When Nepali Maoists began their People's War, it appeared that they were taking a leaf from the book written by the PW and the MCC. After battling since February 1996 and their quick spread across the midhills in particular over the last two years, the Nepali Maoists are today talking about leading the revolutionary struggle in the entire region. Nepali Maoists say they have considerable influence in the Revolutionary Internationalist Movement (RIM), which is thought to carry out some level of coordination for global Maoist activity. However, neither PW or MCC are members of RIM, which operates through a forwarding address in London. There are those who seriously believe that the influence of RIM is exaggerated, and who believe that it is used by the Nepali comrade simply to convince other Nepalis of their party's international connections.
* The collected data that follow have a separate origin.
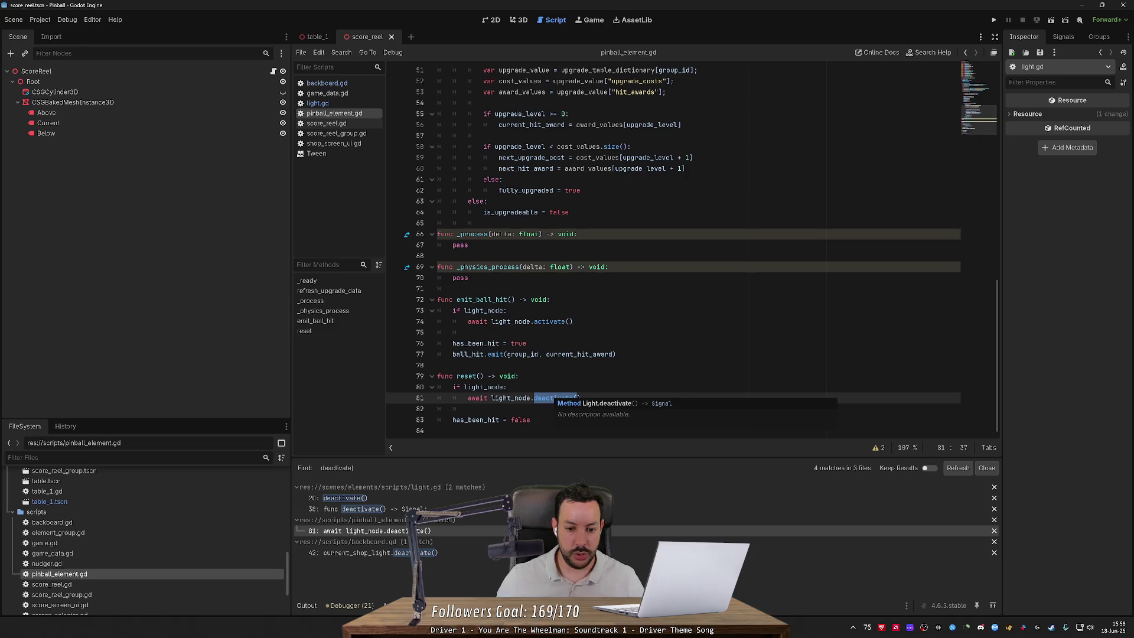
click(458, 498)
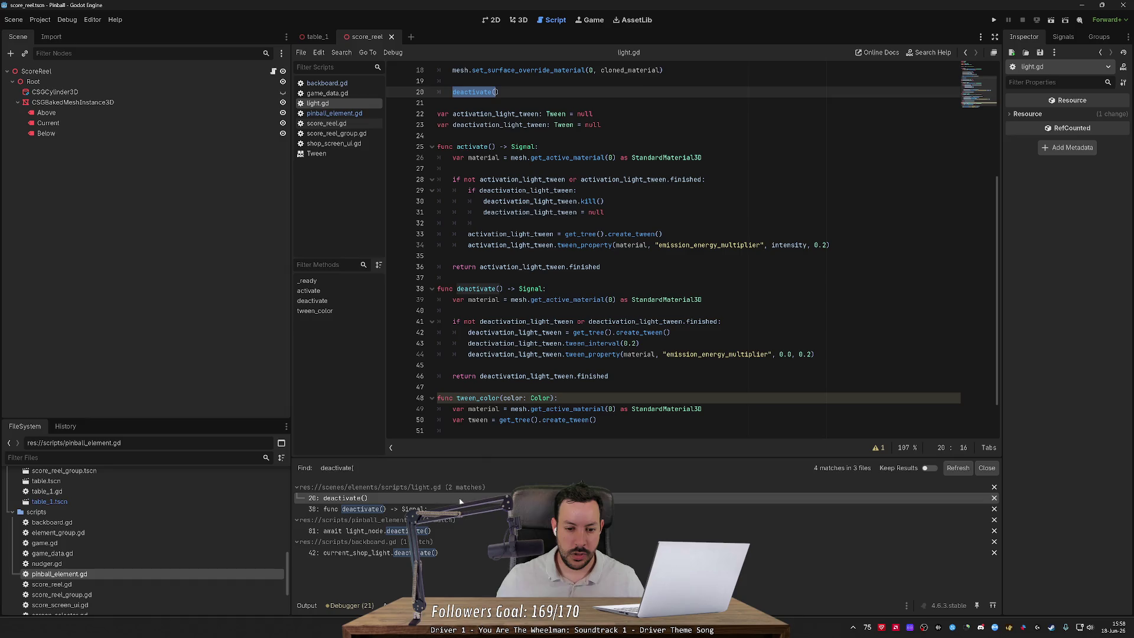
Step: Give tween_color's color parameter a default value of Color.TRANSPARENT
click(551, 398)
text(= nu)
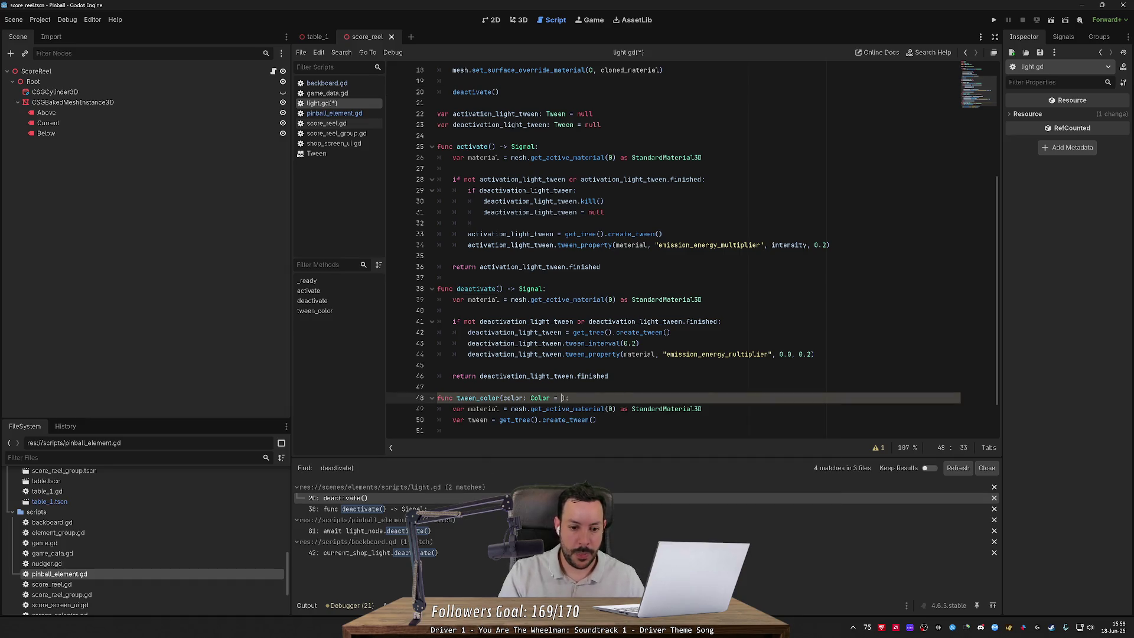
text(ll)
click(610, 376)
key(ctrl+s)
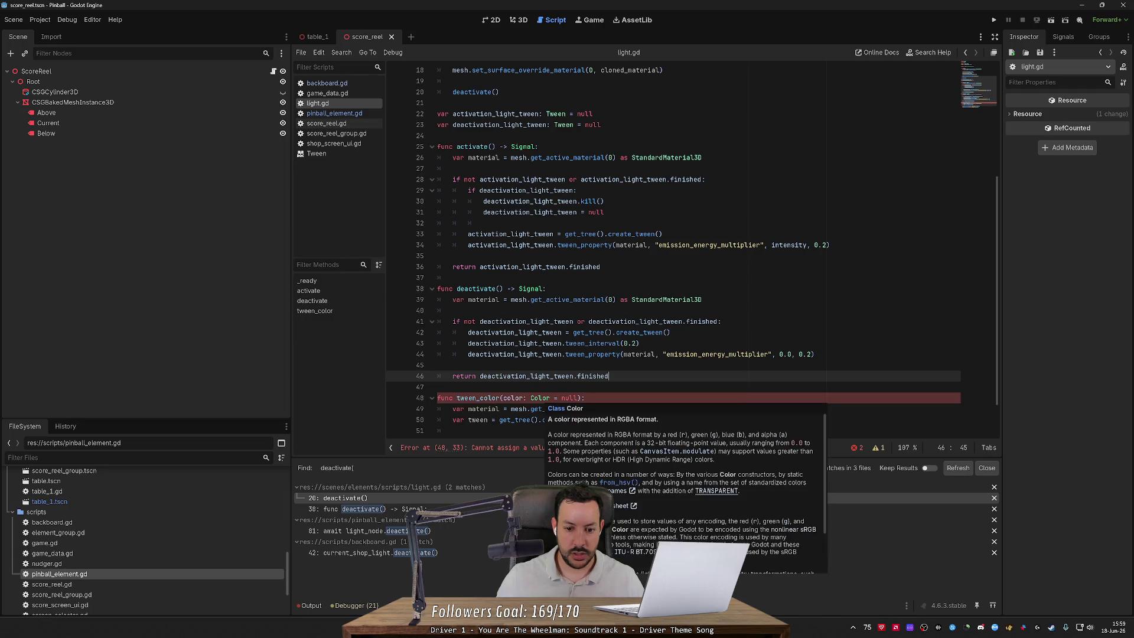
double_click(570, 398)
text(Co)
text(lor.Tra)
Among Indian Maoists, the PW is said to have a fairly large network of disciplined cadre, while the Bihari Maoists are still said to be "backward" and centered only on the local struggle. MCC cadres still believe that interminglingof the the sexes would affect their effectiveness and the movement largely does not include women. PW, on the other hand, even has separate women guerilla squads. PW, however, has not been able to significantly advance itself over the decades, in sharp contrast to the Nepali Maobaadi, who have been spreading like wildfire across midhill Nepal. The Maobaadi in November even announced a shadow central government while PW is still fighting its battle in "guerilla zones".

Pusha Kamal Dahal, the Chairman of the Nepal's Moaists ('Comrade Prachanda'), in fact, has even been un-diplomatic and dismissive of his allies in the PW, saying in an interview with the Revolutionary Worker in February 2000, "For 25 years they say guerilla zone, but there is not any perspective, real perspective." Nepali Maobadis also appear to have combed more revolutionary guidebooks — from Stalin to Mao and everyone in between — than the Indian comrades. This shows in their present strategy, which is a fusion of a People's War in the hinterlands (from the Chinese model) and plans for urban mass uprising (borrowed from the Bolsheviks).

Comrade Prachanda now wants to share his 'success' with fellow South Asians. In a recent tract entitled "A Great Leap Forward: The Inevitable Necessity of History", he writes, "it has become an absolute necessity for the communist revolutionaries (to form a federation) to face Indian monopolist capitalism and its supporters and backers."

The twenty-fifth anniversary of Mao's death was quietly marked in September 2001. The Maoist movements of South Asia have survived long after their namesake's death, although their ultimate success remains as much in doubt as ever. It remains to be seen whether the recent spate of alliance building will advance the region toward a South Asian communist polity or if Maoists are destined to remain on the fringe.